こいつのクセは独特で、常に敬語で喋っているが、たまにそれがシュールで面白い。
慎吾が敬語を外して喋るところを一度見てみたいものだ。
「竜司さん、あいつ可哀想な奴だなぁ。この極楽をまともに味わわないで出ていっちまって。」
「んぶぶぶぶぼぼぼ………」
宇宙語の幻聴が聞こえた気がして、隣を見ると、慎吾が鼻まで水中に入って泡をぶくぶく出していた。
「なんやお前…」
「んばばばぼぼぼぼ……ぼぼぼ……」
あ、その声で質問に答えているんだ。
呆れてしまう。
慎吾の奴、敬語だし、メガネかけたらクッソインテリだしで「まともな人」だと思われがちだが正直俺らの中で1番おかしな奴だと思う。
いつもアイロンのしっかりかかったYシャツを着て、正確に組織の予算管理をして、テキパキとしていて、常にキリリと引き締まった顔をしている慎吾だが、この裏の顔を見たら誰もが冷めるだろう。
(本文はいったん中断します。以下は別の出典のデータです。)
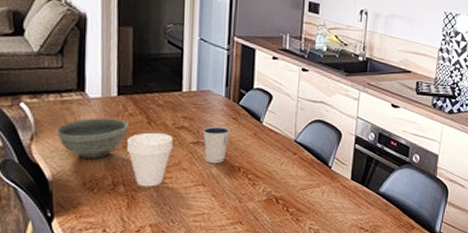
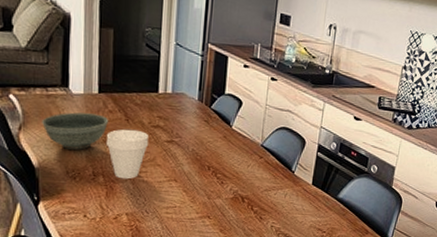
dixie cup: present [202,126,231,164] -> none [176,126,202,162]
ただ、顔は生まれ持ったものなので、常にキリリと引き締まっている。
だから、今、キリリと引き締まった顔をした全裸の男が、鼻まで温泉に浸かって「んぼぼぼぼぼ…」とやっているわけである。
なかなかにシュールだ。
「今女子風呂の方では胸の話でもしているんだろうな。」
何気なくそう聞くと、お決まりの「んぼぼぼぼ」が返ってくる。
「それ会話できなくてつまんないからやめてもらえないか?」
そう言うとぬるりと慎吾の上半身が水面に出てきた。
これは……ギャグなのだろうか…拾った方がいいのだろうか……。